Little attention has been paid to the government's decision to move funding for students of medical subjects from the Department for Education and Employment to the Department of Health. The details are as yet unclear. But what is certain is that substantial sums will be transferred. Medical education, broadly defined, accounts for about a fifth of higher education spending. Clinical courses are the most expensive and all courses in this area are in the more expensive bands.
When tuition fees are introduced next autumn, medical and dental students from year five onwards and all nurses, midwives, dietitians, chiropodists, speech and language therapists, orthotists and prosthetists will have their tuition fees paid for them by the DOH. They will also, unlike other students, continue to get means-tested grants (called bursaries), which will be paid by the DOH. They will get loans from the DFEE.
It is easy to see why action is being taken. Education secretary David Blunkett, who hates the tuition fees policy, will not have been hard to persuade that fees could deter students from poorer backgrounds from taking these courses. This has to be avoided for two reasons. First, entry to the medical profession is already skewed to the rich. As Andrew Adonis (page 20) reveals, a 1995 report showed that 55 per cent of medical students went to private or grammar schools and three-quarters were from professional class families. No one wants that bias to increase.

++++

Reproduce word for word the part of the passage on funding for medical students that opens with the words containing "It is easy to" and closes with "bias to increase.".

Extracted page text data:
++++

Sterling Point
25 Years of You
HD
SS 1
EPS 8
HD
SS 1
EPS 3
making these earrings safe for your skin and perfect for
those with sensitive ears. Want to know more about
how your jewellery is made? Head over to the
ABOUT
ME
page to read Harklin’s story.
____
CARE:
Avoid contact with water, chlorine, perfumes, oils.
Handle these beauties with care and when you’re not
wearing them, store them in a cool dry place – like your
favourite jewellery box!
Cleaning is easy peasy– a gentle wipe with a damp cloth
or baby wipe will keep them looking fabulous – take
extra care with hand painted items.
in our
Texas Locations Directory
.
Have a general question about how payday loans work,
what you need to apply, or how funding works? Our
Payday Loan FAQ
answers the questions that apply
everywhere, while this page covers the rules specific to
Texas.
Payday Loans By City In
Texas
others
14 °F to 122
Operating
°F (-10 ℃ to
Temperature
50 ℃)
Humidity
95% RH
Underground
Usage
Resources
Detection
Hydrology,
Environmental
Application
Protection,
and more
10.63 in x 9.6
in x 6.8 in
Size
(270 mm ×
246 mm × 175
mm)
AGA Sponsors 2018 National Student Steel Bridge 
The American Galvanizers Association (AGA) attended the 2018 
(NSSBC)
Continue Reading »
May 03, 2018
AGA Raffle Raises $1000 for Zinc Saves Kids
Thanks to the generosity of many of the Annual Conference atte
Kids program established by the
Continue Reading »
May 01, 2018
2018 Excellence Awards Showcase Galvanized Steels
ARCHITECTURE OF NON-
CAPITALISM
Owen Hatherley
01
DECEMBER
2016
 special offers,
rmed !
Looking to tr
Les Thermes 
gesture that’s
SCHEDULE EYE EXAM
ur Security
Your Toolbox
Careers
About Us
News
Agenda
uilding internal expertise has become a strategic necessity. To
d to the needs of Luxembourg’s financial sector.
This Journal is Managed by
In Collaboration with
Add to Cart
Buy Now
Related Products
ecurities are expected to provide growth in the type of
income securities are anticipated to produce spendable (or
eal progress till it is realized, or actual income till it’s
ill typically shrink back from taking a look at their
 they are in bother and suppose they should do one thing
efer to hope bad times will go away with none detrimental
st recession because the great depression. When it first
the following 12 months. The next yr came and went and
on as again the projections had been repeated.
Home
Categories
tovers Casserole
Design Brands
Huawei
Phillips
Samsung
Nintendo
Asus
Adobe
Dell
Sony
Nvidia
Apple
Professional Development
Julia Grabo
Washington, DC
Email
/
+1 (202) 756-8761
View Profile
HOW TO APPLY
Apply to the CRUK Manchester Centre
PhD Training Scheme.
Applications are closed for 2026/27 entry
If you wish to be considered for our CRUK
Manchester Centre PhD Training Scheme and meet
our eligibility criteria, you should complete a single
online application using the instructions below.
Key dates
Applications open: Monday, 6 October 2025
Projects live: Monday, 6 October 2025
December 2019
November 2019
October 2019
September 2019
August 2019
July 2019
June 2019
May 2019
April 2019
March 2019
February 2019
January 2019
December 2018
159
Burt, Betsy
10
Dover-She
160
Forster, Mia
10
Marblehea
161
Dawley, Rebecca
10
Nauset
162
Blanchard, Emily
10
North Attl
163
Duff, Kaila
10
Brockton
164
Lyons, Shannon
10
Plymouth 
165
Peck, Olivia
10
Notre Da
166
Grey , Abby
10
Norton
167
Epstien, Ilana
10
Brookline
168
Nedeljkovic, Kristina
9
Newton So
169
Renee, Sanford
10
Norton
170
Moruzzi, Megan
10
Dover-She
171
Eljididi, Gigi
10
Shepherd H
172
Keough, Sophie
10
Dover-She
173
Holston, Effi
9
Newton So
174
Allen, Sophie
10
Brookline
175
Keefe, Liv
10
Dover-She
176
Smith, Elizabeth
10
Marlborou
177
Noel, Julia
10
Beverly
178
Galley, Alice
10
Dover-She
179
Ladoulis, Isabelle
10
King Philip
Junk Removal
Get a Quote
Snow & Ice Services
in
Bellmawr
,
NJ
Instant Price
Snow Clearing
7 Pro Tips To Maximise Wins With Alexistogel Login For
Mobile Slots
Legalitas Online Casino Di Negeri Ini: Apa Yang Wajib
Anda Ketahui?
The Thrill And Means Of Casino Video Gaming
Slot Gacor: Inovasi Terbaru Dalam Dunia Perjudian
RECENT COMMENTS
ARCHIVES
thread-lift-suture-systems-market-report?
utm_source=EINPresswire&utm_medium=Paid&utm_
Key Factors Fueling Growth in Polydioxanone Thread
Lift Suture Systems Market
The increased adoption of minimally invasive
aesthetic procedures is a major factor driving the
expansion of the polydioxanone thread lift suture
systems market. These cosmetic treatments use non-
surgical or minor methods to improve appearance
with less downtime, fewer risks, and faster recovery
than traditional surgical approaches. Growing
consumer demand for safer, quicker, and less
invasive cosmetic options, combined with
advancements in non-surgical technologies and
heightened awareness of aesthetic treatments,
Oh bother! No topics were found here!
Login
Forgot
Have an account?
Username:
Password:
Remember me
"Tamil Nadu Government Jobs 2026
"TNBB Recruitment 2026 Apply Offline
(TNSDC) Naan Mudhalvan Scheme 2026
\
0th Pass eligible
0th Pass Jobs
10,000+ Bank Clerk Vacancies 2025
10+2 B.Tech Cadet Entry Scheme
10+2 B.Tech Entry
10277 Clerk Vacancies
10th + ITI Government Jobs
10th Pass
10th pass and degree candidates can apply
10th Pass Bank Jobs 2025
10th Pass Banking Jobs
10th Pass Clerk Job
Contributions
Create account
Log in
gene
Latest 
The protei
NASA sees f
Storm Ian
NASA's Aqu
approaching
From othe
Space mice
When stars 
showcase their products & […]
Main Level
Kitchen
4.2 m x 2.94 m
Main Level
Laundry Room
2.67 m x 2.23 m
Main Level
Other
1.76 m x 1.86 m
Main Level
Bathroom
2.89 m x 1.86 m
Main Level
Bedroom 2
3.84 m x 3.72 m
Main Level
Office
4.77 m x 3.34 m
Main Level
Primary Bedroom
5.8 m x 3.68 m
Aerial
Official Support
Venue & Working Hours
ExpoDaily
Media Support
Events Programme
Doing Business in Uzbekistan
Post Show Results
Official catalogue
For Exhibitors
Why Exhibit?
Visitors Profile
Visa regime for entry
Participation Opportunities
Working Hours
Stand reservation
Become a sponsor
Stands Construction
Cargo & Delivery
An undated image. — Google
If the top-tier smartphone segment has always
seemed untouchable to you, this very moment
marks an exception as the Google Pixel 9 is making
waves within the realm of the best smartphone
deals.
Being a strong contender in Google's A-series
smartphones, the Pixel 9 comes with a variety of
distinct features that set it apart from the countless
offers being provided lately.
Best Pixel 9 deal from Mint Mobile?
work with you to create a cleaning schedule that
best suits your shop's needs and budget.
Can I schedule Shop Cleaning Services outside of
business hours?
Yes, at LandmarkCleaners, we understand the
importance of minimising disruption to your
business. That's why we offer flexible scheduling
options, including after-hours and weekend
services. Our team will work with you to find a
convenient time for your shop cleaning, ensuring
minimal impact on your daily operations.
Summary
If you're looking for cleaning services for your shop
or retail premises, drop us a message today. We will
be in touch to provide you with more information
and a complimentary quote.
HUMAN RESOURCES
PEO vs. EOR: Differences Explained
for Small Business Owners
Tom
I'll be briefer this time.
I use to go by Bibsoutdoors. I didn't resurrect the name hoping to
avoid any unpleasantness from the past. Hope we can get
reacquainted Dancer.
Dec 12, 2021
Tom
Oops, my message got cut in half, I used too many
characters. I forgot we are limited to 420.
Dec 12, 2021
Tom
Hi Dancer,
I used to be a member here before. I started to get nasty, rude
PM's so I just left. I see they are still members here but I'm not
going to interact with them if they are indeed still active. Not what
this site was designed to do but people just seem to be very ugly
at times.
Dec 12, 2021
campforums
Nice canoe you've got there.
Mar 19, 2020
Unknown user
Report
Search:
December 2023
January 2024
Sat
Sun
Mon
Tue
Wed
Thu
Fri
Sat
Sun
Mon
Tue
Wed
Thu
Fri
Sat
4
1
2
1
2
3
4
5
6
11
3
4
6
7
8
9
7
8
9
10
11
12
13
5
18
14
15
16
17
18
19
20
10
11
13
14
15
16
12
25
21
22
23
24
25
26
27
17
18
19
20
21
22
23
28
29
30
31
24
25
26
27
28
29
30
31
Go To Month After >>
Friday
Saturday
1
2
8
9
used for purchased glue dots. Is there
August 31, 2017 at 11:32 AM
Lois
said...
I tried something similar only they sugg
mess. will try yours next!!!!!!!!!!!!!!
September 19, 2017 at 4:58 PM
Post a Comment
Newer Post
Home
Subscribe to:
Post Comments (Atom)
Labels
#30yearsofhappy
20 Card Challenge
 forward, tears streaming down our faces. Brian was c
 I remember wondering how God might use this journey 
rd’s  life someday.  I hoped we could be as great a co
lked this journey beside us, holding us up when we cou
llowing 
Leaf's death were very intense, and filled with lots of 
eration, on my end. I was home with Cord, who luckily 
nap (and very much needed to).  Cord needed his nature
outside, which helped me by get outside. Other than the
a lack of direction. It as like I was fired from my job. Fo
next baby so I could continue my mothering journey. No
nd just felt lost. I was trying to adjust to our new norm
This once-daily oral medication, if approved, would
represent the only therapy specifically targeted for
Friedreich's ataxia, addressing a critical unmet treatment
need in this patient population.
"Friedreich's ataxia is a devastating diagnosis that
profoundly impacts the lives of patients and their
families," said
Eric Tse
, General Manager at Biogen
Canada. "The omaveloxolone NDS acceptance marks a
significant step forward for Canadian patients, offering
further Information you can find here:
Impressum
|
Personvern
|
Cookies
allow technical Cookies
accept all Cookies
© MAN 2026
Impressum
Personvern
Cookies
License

++++

### WRITTEN SOLUTION
It is easy to see why action is being taken. Education secretary David Blunkett, who hates the tuition fees policy, will not have been hard to persuade that fees could deter students from poorer backgrounds from taking these courses. This has to be avoided for two reasons. First, entry to the medical profession is already skewed to the rich. As Andrew Adonis (page 20) reveals, a 1995 report showed that 55 per cent of medical students went to private or grammar schools and three-quarters were from professional class families. No one wants that bias to increase.